The problem seems to be that the time interval used by timenow is more or less unregular. To account for this you need to create a range.

This is what I did to create a range...

bool capture_time_0  = math.ceil(timenow / 1000) >= math.ceil(timestamp(year, month, d, hr, min + 0) / 1000) and math.ceil(timenow / 1000) <= math.ceil(timestamp(year, month, d, hr, min + 0) / 1000 + 15)
bool capture_time_2  = math.ceil(timenow / 1000) >= math.ceil(timestamp(year, month, d, hr, min + 2) / 1000) and math.ceil(timenow / 1000) <= math.ceil(timestamp(year, month, d, hr, min + 2) / 1000 + 15)
bool capture_time_5  = math.ceil(timenow / 1000) >= math.ceil(timestamp(year, month, d, hr, min + 5) / 1000) and math.ceil(timenow / 1000) <= math.ceil(timestamp(year, month, d, hr, min + 5) / 1000 + 15)

I added a 15 sec range which did the trick for my test. It seems timenow updates on each tick, and scripts only run on price updates in realtime.

Upvotes: 2

elod008
elod008

Reputation: 1362

I understand your use-case and makes absolutely sense, however pine script simply seems to work the way that it does not support your idea.

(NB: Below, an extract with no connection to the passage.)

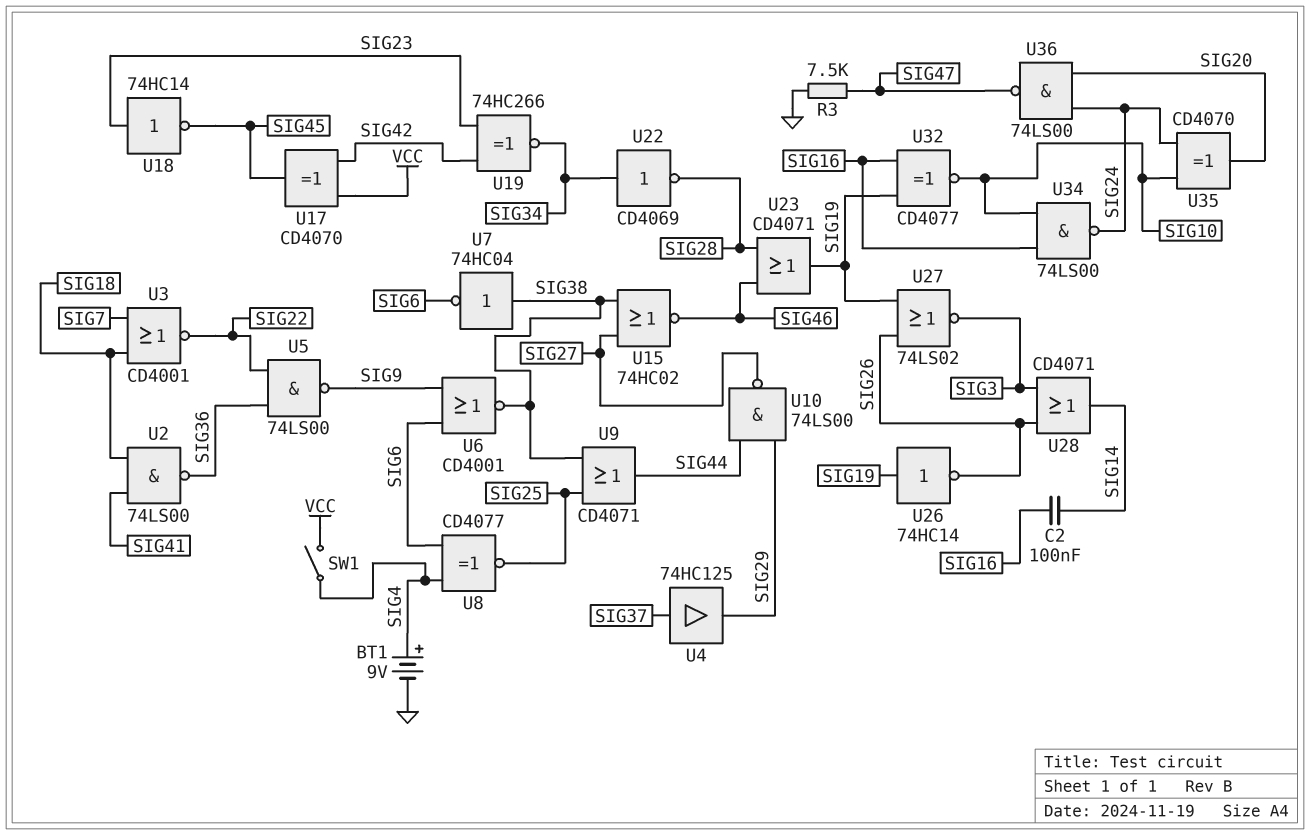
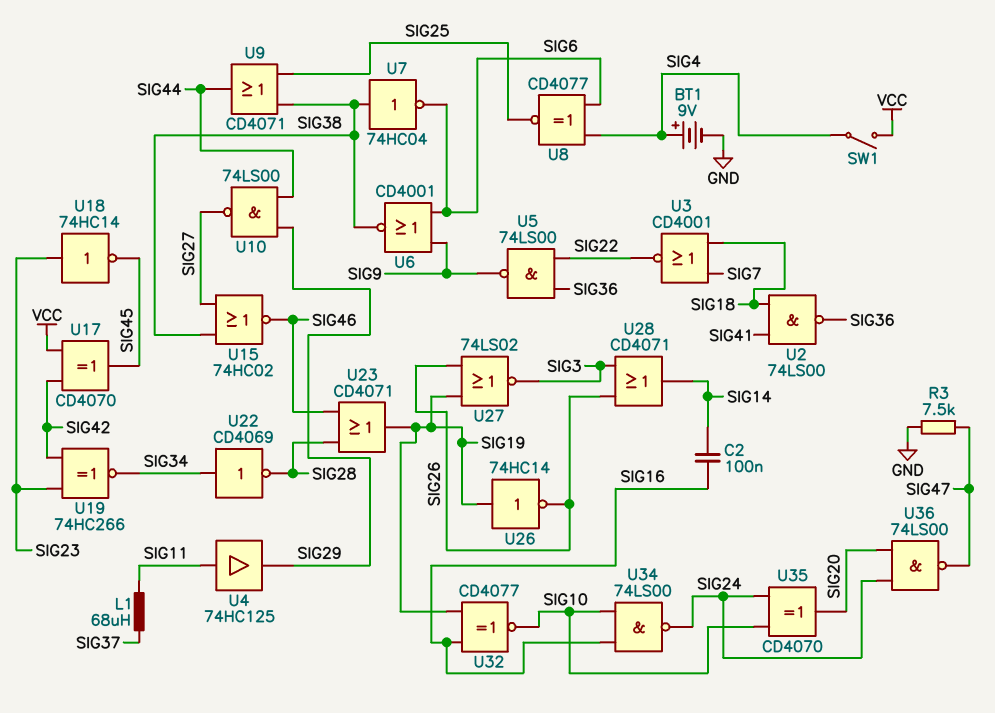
L1: none -> 68uH (SIG11, SIG37)
U4: buffer 74HC125 (in SIG37, out SIG29) -> buffer 74HC125 (in SIG11, out SIG29)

According to the official varip reference it cannot and should not work on historical bars, but as you formulated your question you're not interested in those anyway, so far so good.
Let's take the dummy example from the official docs and modify it slightly and execute it on a 5min chart:

//@version=5
indicator("")
varip int t = na
varip float foo = na
if barstate.isnew
    t := 1
    foo := close
else
    t := timenow
    foo := minute

plot(t, display = display.data_window)
plot(foo, display = display.data_window)

As you can see in the data window (right side panel) your tgets incremented, however not really second/millisecondwise. There seems to be a delay, though I'm not sure if in the script execution or in the local data update and rendering. This may ruin your timestamp idea already. Anyways, instead of minute - you could use time as well-, both of these values are going to be a value divisible by 5 instead of the real underlying time data. So in your example your intermediate condition simply never gets to be true. The other two get executed because these %5 values get stored in varip. Seemingly...

As an ugly workaround you could use something like this:

...
exp()  =>
    float t = na
    if minute == 2
        t := close
    
    t

min2 = request.security_lower_tf("", "1", exp()) // you retrieve your data from the lower timeframe instead of varip on 5min

float val = na
for value in min2
    if not na(value)
        val := value
        break
plot(val)

Since varip seems to have this "behavior" that it handles time specific data unexpectedly, this could be your only solution right now.
You may open a support ticket and address the issue. I would have expected varip to behave the way you do.